Vos consignes ▸
A - Dans le texte, réécrivez le passage qui commence à « Ma pire étourderie » et se termine à « le demande ! », en remplaçant « étourderie » par « erreur ».
B - D'après le texte, à cause de quel événement la grand-mère de la personne qui écrit a-t-elle dû fuir son pays ?

Texte à lire ▸
Ma pire étourderie pro pour une sortie de single me parait bien dérisoire maintenant… Je vous en parle plus bas.
Comment travailler ? Je vous le demande !
Depuis la semaine dernière, impossible de travailler correctement ou de créer le coeur léger. Même si je tente de couper souvent les réseaux sociaux et n’écoute pas les infos, ça tourne en boucle dans ma tête.
Nahël, la cagnotte pour le policier qui l’a tué, le racisme, les images, des conversations imaginaires avec des fachos, des scénarios catastrophes, comment prendre la parole dans la lutte en tant que personne blanche sans prendre toute la place, la peur de la police, la maman de Nahël, ce que ressentent les personnes qui se font contrôler plusieurs fois par semaine car elles sont pas blanches, la douleur de celleux qui pleurent des morts, toutes ces victimes, les lieux publiques qui crament et donc les populations qui sont impactées et donc on se servira de cet argument pour délégitimer la colère, l’horrible avocat du policier, l’extrême-droitisation de la société, la peur, la prison ferme pour un ado pour avoir été volé une canette de redbull, un pré-ado encerclé par des CRS, ce que doivent ressentir les personnes non blanches avec cet énième déferlement de haine, les comparutions immédiates expédiées pour montrer l’exemple, ce que doivent ressentir les jeunes, les réseaux sociaux que l’autre veut couper comme dans des hum hum dictatures quand la population se révolte.
Voici, à nouveau, la cagnotte pour la famille de Nahël, cliquez pour participer :
Cet article sera foutraque, comme mon esprit l’est.
La société flambe 🔥 Pensées et cœur en vrac
Si quelqu’un-e pense que c’est « trop ceci » ou « trop cela » de dire que “la société flambe” et bien vraiment… je… comment dire…
Entre les violences policières, le racisme décomplexé, le changement climatique qui s’accélère, les guerres partout tout le temps, CNews et Valeurs Actuelles, le renforcement des lois atroces anti-LGBTQIA+ aux USA et ailleurs, les exilé-es qui meurent en mer, les groupes de néo-nazis dans les rues des villes de France qui aident les policiers à mater les manifestant-es…
Et bien vraiment… si vous trouvez que la société ne flambe pas… j’ai envie de vous dire ma bonne dame, où va le monde ?
La société flambe, non ?
Oui, le monde est plus en paix qu’il y a 200 ans.
Mais ça nous avance à quoi de relativiser de la sorte les souffrances actuelles ?
À quoi cela me sert de me dire que si il n’y avait pas eu la guerre d’Espagne, ma grand-mère n’aurait pas eu à sauver sa peau et à fuir son pays en clandestine, que je n’existerai pas et que je serais triste de cette hypothèse ?

Données présentées ▸

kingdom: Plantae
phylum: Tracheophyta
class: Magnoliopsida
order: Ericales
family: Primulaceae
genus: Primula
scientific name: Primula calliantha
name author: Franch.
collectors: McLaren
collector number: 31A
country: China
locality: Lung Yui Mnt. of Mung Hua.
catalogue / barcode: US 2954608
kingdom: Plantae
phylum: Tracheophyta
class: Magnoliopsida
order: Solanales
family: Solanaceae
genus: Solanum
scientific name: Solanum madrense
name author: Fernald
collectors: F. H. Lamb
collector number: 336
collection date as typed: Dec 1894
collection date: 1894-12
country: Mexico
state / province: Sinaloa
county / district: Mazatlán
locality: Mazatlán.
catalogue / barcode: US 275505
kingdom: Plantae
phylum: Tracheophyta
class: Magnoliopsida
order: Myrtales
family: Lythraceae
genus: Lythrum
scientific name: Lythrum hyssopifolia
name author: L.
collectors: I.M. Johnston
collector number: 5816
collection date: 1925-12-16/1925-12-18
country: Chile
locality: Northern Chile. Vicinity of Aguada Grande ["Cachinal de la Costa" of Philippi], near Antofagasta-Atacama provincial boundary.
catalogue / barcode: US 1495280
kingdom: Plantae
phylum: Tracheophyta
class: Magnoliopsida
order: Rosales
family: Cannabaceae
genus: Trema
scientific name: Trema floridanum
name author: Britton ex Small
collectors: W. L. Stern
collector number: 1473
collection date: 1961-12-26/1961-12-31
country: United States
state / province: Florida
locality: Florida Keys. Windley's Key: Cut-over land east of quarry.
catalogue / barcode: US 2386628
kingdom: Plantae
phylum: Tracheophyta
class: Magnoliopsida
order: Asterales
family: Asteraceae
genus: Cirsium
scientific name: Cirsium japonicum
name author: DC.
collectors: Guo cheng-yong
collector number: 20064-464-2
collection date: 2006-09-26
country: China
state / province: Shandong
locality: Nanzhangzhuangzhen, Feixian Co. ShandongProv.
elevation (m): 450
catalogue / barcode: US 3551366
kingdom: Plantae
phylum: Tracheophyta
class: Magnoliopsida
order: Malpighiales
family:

Réponses par consigne ▸
A -
Ma pire erreur pro pour une sortie de single me parait bien dérisoire maintenant… Je vous en parle plus bas.
Comment travailler ? Je vous le demande !

B - La guerre d'Espagne.